Current guidelines favor early nutritional therapy with a hypocaloric, high-protein diet in patients with overweight/obesity. More aggressive protein intake may be useful in those with greater severity of overweight/obesity with an upper limit of 3 g/kg ideal body weight per day. Although there is no specific recommendation, choosing enteral formulas with higher fat content and slower digesting carbohydrates may assist with glucose control. Supplementation with immunonutrients is recommended, given their known benefits in obesity and in reducing inflammation, but must be done in an individualized manner.
Aggressive nutritional therapy is crucial in patients with overweight/obesity to support ongoing metabolic demands. Although a hypocaloric high-protein feeding strategy is a starting point, nutritional therapy should be approached in an individualized manner taking into account age, weight and BMI, basal metabolism, nutrition status, complications, and comorbidities.
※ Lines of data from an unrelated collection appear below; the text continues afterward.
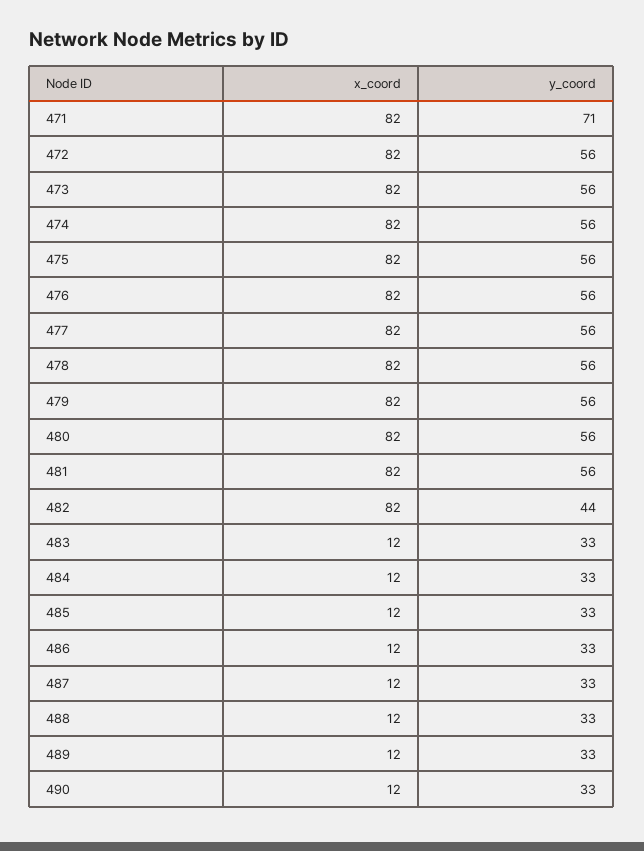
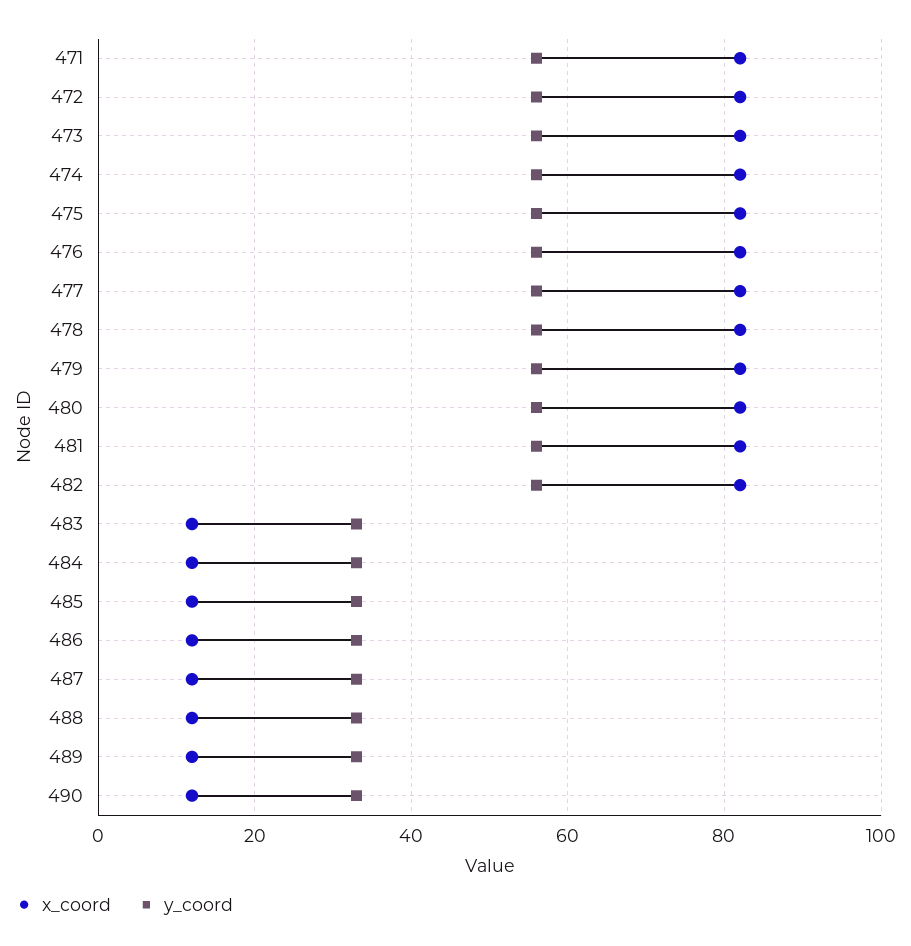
  {
    "x_coord": {
      "471": 82,
      "472": 82,
      "473": 82,
      "474": 82,
      "475": 82,
      "476": 82,
      "477": 82,
      "478": 82,
      "479": 82,
      "480": 82,
      "481": 82,
      "482": 82,
      "483": 12,
      "484": 12,
      "485": 12,
      "486": 12,
      "487": 12,
      "488": 12,
      "489": 12,
      "490": 12
    },
    "y_coord": {
-     "471": 71,
+     "471": 55,
      "472": 56,
      "473": 56,
      "474": 56,
      "475": 56,
      "476": 56,
      "477": 56,
      "478": 56,
      "479": 56,
      "480": 56,
      "481": 56,
-     "482": 44,
+     "482": 55,
      "483": 33,
      "484": 33,
      "485": 33,
      "486": 33,
      "487": 33,
      "488": 33,
      "489": 33,
      "490": 33
    }
  }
随着肥胖症的流行,越来越多超重、肥胖和其他形式的肥胖相关慢性病患者需要重症监护。重症监护中的营养治疗是重症监护的重要组成部分,但在这种情况下可能具有挑战性,因为应激性高血糖的风险增加,肥胖和糖尿病相关并发症的不良影响。
目前的指南赞成超重/肥胖患者早期采用低热量、高蛋白饮食的营养治疗。对于超重/肥胖程度更严重的患者,更积极的蛋白质摄入可能有用,每天最高可达 3g/kg 理想体重。尽管没有具体的建议,但选择脂肪含量较高、消化较慢的碳水化合物的肠内配方可能有助于控制血糖。鉴于免疫营养素在肥胖症和减少炎症方面的已知益处,建议进行补充,但必须以个体化的方式进行。
超重/肥胖患者需要积极的营养治疗以支持持续的代谢需求。虽然低热量高蛋白喂养策略是一个起点,但应根据年龄、体重和 BMI、基础代谢、营养状况、并发症和合并症以个体化的方式进行营养治疗。